総務の川原慎吾君
少々短めですが、、、
株式会社ライズのあるビルの5F。
このフロアは総務部と経理部、社長室と応接室がある。
今日はそんな総務部に中途で入社した川原君のお話。
「おい川原 スマホ鳴ってるぞ」
「ん? 本当だありがとな」
席に戻り机に置いてあったスマホを取りディスプレイを見る。
『かなめ姉さんからだ!!』
家が隣同士で、小さいころからいつも一緒だった1つ年上の憧れのお姉さん。
いつしかその思いは恋心となり、姉さんの高校卒業のタイミングで告白した。
でも振られた。。俺にはもっとふさわしい人がいるんじゃないかと。。。
俺には姉さんしか居ないのに。。。
それから少し関係はギクシャクはしつつも挨拶や軽い会話くらいはしていた。
社会人になってからはお互い忙しくほとんど顔をわせる機会もなくなっていたけど、昨年転職した際に久々に会った。

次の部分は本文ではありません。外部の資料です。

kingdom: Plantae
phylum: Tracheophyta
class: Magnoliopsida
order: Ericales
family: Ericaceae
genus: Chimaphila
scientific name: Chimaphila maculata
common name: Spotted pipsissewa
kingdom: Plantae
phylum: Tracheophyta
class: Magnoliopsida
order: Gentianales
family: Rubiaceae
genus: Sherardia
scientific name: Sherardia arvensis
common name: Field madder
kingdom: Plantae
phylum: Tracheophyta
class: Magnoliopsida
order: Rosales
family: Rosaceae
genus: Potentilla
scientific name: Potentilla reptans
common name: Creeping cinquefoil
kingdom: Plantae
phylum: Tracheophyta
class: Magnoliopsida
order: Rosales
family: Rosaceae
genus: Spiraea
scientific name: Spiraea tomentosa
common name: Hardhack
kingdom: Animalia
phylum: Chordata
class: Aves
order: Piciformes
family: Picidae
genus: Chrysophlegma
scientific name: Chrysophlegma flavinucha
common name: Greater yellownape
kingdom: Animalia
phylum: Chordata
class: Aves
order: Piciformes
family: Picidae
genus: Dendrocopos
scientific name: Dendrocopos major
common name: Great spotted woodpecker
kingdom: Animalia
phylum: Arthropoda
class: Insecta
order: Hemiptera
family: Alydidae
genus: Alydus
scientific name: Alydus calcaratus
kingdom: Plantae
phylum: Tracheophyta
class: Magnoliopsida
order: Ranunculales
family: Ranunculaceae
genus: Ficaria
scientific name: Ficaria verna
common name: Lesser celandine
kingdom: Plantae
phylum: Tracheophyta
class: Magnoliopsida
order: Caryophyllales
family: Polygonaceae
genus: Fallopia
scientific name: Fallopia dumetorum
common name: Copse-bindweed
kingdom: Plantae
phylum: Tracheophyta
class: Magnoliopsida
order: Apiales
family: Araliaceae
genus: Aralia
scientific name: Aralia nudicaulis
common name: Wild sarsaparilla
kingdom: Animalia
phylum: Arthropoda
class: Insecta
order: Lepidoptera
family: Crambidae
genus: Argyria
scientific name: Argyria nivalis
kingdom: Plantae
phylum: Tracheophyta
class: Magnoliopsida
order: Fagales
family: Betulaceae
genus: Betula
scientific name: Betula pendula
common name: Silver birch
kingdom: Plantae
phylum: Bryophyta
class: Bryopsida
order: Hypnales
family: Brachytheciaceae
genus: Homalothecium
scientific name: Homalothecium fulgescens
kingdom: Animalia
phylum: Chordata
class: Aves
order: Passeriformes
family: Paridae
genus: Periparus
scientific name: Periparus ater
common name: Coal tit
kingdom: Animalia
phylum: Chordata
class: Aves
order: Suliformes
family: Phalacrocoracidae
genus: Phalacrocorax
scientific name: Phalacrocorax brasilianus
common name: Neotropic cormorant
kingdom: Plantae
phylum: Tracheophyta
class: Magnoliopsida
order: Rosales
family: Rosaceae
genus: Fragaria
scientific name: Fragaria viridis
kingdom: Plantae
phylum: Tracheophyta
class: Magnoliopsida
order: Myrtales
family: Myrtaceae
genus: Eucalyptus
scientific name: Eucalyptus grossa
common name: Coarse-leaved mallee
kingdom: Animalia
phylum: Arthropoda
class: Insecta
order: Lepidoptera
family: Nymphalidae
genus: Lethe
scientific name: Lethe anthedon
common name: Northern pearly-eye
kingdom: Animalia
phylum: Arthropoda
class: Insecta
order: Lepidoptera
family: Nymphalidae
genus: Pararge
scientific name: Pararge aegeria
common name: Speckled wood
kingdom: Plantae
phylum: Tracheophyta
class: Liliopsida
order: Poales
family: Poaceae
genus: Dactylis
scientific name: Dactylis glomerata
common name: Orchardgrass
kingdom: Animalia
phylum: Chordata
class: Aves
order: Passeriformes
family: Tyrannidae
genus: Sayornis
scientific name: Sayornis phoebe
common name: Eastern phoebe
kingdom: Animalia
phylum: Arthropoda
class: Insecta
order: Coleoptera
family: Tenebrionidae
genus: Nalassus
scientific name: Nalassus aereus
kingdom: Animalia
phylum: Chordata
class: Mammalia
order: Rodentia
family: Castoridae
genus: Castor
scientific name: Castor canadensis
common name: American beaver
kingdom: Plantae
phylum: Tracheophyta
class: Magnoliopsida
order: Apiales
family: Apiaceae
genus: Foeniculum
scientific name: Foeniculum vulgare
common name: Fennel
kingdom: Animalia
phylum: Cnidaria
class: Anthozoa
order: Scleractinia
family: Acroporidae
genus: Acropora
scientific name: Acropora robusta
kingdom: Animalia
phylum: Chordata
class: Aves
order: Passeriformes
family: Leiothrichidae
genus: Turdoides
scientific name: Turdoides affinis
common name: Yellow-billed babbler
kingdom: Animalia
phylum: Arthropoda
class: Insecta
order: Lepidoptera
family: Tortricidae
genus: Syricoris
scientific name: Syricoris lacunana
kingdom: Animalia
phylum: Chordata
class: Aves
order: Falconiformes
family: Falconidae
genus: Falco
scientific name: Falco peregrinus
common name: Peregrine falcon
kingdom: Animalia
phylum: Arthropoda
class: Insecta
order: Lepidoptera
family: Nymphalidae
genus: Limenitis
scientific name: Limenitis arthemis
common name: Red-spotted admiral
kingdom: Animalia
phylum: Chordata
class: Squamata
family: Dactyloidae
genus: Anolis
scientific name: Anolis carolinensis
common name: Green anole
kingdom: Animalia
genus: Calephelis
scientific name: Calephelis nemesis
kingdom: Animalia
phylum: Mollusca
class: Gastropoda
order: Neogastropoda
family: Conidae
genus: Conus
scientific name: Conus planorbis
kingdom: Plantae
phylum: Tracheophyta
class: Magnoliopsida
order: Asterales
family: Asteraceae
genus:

親同士も仲が良く、前の職場の人間関係に疲れ転職したことを聞いたらしい。
久々に会った姉さんは少し大人っぽくなっていた。
俺の話を聞いて新しい職場で頑張れよと優しく言ってくれた。
その後は、時々メッセージのやり取りができるくらいの関係には戻れた。
近所の知り合いくらいのやり取りだけど、それでもうれしかった。。。
やっぱり俺はこの人が好きだ。。。
そんな姉さんからの着信。
『なんだろう。今までメッセージばっかりだったのに何か緊急事態』
と少し慌てて電話を取る。
「はい 川原です。姉さんどうしたの?」
「ごめん。今仕事中だよね。ちょっと急ぎだったんで電話しちゃった」
「はは 大丈夫だよ。姉さんの頼みとあれば機密情報の1つや2つ!」
「いや、そんな物騒なものいらないからw」
真面目に姉さんの頼みならという意気込みだったけど軽くスルーされた。。。
でも急ぎの要件ではあるらしい。
「慎吾の会社のSEさんで相原さんって人知ってる?」
「知ってるよ。社内のネットワークとかも見てくれてる人だしね。相原さんがどうかしたの?」
「うん。ちょっと友達絡みなんだけど、相原さんの事が好きな子がいてね。
応援してあげてるんだけど、この間女性と一緒にいるところ見たらしくて」
「ふ~ん まぁ相原さんって優しいし女性にモテそうだしね。
で、俺に彼女とかいるか聞いてほしいってことでよいのかな?」
「無理はしなくていいけど出来ればお願い!
あと、その一緒にいた女性だけど友達が言うには
20代前半で童顔 少し茶髪で身長は160位 スレンダーで胸は大きめらしいんだけど、
社内にそんな子って居る?」
「断定は出来ないけど、相原さんの部署に配属された新人さんが確かそんな感じの子かも
新人研修した時の写真あるけど見てみる?」
「お願い。後でメールして。ちなみにその子って慎吾目線から見て可愛いと思う?」
「う~ん 好みとかは別にして普通に可愛い子だとは思うよ」
『俺的には姉さんが一番だけどねw』
「そうなんだ。。。うん。ありがとう。とりあえずメール待ってるね」
『あっ電話が終わる もっと姉さんと話がしたい。。。』
「・・・慎吾?」
「あ、姉さん今度の土曜日空いてる?
上野でミュシャ展やってるけど良かったら一緒に行かない?確か好きだったよね」
「えっ?う、うん今度行こうとは思ってたけど、慎吾って絵とか興味あったっけ?」
「最近好きになったんだ。だから専門家の姉さんに解説してもらおうかと思って。ダメかな?」
「そういうことならOkだよ。どっちにしても行くつもりだったしね」
「本当!ありがとう。じゃぁ不忍口の改札前に11:00待ち合わせでいいかな」
「いいよ。じゃメールよろしく!」
『やったーーー姉さんをデートに誘えた』
何だかよくわからないけど、きっかけくれた相原さん本当にありがとう!
今度コーヒーでも奢ります!
「おーーい川原 彼女さんと電話するのはまぁ許すけど、そろそろ仕事戻れ~」
「す すみません。。。」
というか"彼女さん"姉さんが彼女。。。う、うれしすぎる。。。
季節は6月だけど、遅まきな春が近づきつつある川原君でした。